Und damit sind wir beim nächsten Schritt – dem Vorstellungsgespräch. Leider gilt auch hier Ehrlichkeit nicht als Tugend! Beide Seiten wollen sich im Rahmen eines solchen Tête-à-Tête so positiv wie möglich verkaufen und ihr Gesicht wahren. Und hier gehört es dazu, negative Punkte zu umschiffen bzw. zu verschleiern… oder im Zweifelfall wiederum zu lügen, um nicht in irgend eine Bredouille zu geraten oder sich einen Fauxpas zu erlauben. Ein Vorstellungsgespräch ist bildlich betrachtet eine Art Tanz auf einem Drahtseil (wahlweise auch ein Kampf auf einem Podest über dem Abgrund), bei dem man sich nur durch gewissenloses Vorgehen vor Abstürzen bewahren kann. Und zu letzteren zählen leider auch ehrliche Antworten, die den „Wert“ des Bewerbers oder des Unternehmens herabsetzen können. Ein Teil der Taktik der Gesprächsteilnehmer (logischerweise hauptsächlich seitens des Unternehmens) ist, die andere Seite zum Absturz zu bringen und damit zu schwächen. Jedoch gilt es für die Vertreter des Unternehmens dabei durchaus als legitim, indiskrete Fragen zu stellen, um den Bewerber in die Ecke zu drängen, wohingegen dieser sich mit entsprechenden Fragen eher disqualifiziert und nur durch geschicktes Umgehen oder schamloses Lügen bei sensibleren Themen sein Gesicht und damit seine Chancen auf die Position wahren kann. Um es noch einmal ganz klar auf den Punkt zu bringen: Im Vorstellungsgespräch wird keineswegs Wert auf Ehrlichkeit, Aufrichtigkeit oder Offenheit gelegt, sondern primär auf souveränes Auftreten. Und das auch, wenn dabei zu unmoralischen Mitteln gegriffen werden muss.

Ohne Frage ist ein Vorstellungsgespräch eine spezielle Situation, in der zum Teil andere – auch ethische – Regeln gelten als im allgemeinen (Berufs-)Leben.
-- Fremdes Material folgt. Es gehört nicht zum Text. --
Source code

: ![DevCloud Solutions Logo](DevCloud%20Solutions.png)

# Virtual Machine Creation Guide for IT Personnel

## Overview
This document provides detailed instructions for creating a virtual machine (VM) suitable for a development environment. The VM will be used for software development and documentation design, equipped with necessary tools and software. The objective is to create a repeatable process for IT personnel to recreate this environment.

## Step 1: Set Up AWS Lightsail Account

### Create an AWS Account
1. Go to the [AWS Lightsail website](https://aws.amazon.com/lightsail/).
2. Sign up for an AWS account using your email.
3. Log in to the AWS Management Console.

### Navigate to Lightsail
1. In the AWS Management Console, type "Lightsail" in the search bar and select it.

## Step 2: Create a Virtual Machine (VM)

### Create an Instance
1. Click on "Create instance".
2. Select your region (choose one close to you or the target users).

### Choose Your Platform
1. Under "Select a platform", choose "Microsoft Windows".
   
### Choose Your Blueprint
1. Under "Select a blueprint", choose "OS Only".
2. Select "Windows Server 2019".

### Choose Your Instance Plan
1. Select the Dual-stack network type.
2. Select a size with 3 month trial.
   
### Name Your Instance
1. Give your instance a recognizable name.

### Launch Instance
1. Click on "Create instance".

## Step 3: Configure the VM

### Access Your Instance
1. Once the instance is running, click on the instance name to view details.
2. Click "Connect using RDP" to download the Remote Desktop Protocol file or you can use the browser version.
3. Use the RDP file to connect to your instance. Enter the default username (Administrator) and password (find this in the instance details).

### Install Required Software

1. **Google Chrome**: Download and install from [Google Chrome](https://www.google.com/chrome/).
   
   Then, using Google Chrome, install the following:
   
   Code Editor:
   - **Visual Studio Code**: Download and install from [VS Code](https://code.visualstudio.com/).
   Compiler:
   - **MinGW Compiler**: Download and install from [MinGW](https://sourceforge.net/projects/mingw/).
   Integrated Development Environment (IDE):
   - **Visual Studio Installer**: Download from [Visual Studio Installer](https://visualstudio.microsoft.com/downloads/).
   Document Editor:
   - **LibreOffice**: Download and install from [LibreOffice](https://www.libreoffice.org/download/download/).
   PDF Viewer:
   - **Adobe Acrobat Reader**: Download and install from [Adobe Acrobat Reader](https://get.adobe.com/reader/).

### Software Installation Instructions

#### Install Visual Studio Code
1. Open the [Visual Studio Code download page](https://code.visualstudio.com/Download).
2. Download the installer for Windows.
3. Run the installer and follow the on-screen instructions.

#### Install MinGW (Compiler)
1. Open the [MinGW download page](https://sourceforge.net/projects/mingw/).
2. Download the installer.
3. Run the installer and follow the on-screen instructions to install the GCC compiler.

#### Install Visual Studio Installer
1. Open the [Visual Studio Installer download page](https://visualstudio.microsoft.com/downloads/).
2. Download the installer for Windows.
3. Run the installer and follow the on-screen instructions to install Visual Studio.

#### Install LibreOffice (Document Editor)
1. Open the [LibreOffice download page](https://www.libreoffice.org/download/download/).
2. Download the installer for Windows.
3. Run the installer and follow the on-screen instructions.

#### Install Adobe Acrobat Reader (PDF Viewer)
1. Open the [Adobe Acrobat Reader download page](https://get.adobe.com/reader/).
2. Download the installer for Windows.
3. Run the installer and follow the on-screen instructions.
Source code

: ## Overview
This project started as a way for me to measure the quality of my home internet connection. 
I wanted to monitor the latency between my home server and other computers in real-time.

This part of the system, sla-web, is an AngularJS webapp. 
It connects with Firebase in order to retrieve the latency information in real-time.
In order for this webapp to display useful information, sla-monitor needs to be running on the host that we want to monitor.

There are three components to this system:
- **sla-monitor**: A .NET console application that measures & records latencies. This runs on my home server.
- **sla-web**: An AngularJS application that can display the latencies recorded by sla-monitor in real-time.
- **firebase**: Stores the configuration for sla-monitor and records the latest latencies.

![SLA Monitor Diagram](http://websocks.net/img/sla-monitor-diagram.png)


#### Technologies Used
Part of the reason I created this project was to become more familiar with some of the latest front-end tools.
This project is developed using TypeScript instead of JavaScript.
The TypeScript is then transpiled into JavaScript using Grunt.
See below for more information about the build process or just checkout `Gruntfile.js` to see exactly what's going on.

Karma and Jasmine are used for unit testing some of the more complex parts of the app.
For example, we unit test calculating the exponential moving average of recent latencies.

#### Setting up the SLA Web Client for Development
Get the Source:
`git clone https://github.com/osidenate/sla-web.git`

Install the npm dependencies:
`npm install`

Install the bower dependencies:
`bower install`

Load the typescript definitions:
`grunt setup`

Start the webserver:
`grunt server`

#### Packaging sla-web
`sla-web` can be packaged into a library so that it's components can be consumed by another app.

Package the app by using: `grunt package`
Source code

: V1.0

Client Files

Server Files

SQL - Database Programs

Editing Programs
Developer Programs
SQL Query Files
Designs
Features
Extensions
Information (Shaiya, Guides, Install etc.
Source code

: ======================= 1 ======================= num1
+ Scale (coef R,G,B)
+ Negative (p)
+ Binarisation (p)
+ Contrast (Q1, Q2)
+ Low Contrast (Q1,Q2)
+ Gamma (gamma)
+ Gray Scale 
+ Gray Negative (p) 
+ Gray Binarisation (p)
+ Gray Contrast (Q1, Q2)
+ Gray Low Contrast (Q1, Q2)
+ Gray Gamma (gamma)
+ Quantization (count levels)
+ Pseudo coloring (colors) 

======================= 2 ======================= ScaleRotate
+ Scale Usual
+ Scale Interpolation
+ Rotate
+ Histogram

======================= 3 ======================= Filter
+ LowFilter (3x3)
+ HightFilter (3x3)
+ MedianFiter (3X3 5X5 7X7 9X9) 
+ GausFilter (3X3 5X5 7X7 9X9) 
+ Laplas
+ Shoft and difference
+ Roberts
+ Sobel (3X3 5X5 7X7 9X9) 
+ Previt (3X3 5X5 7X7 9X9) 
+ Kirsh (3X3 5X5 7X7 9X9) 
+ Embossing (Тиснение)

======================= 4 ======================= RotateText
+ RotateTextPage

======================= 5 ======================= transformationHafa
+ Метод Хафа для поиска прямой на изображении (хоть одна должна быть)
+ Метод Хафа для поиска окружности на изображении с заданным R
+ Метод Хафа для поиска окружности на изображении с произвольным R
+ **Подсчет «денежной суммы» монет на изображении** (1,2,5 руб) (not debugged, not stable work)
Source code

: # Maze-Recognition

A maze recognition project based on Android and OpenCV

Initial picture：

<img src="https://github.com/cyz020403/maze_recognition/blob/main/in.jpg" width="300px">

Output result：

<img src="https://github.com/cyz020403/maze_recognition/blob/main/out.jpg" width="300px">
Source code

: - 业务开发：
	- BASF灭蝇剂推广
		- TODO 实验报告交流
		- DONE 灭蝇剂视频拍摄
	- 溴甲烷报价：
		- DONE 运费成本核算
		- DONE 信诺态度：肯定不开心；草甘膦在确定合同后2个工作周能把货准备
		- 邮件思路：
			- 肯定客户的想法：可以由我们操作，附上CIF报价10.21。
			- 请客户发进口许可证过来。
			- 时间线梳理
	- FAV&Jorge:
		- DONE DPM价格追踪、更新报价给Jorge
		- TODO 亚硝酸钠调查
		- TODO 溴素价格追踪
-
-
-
Doch für den Stellenwert der Ehrlichkeit trifft dies leider meist nicht zu. Denn auch im Arbeitsalltag wird nicht selten erwartet, die Wahrheit zu verschleiern oder im Sinne des Unternehmens zu verbiegen. Mit der Unterzeichnung des Arbeitsvertrags verpflichtet sich ein Mitarbeiter, in Bezug auf seinen Arbeitgeber stets loyal zu sprechen, zu handeln und aufzutreten. Und ist es im Interesse des Unternehmens, dass bestimmte Stakeholder (also beispielsweise Kunden, Lieferanten oder Aktionäre) belogen werden, wird genau dies automatisch von allen Mitarbeitern erwartet! Ein ehrliches Auftreten oder eine Weigerung Unwahrheiten zu kommunizieren kann somit unter Umständen zu Maßnahmen wie Abmahnungen führen.

Spätestens an dieser Stelle gehen die Erwartungen in Bezug auf die berühmte „Identifikation mit dem Unternehmen“ meiner Meinung nach zu weit. Jemand, der tatsächlich persönlich für eine Firma haftet, darf in deren Namen gerne Lügen verbreiten, wenn er dies für vertretbar hält. Er trägt dann auch das volle Risiko. Doch Angestellte, die lediglich für ihre Arbeitskraft bezahlt werden, sollten niemals zu unmoralischem Verhalten gedrängt werden, weil die Führung des Unternehmens oder einer Abteilung es für vertretbar hält. Und in dem Moment, wo versucht wird eine Person vertraglich zu Unehrlichkeit zu verpflichten, ist ohnehin jegliche Seriosität passé.

Ohne in Propaganda verfallen zu wollen, möchte ich deutlich machen, dass es mir zuwider ist, wenn wirtschaftliche Interessen über die ethischen Werte von Individuen gestellt werden. Und gerade beim Thema Ehrlichkeit sind wir meinen Erfahrungen nach schon längst dort angekommen.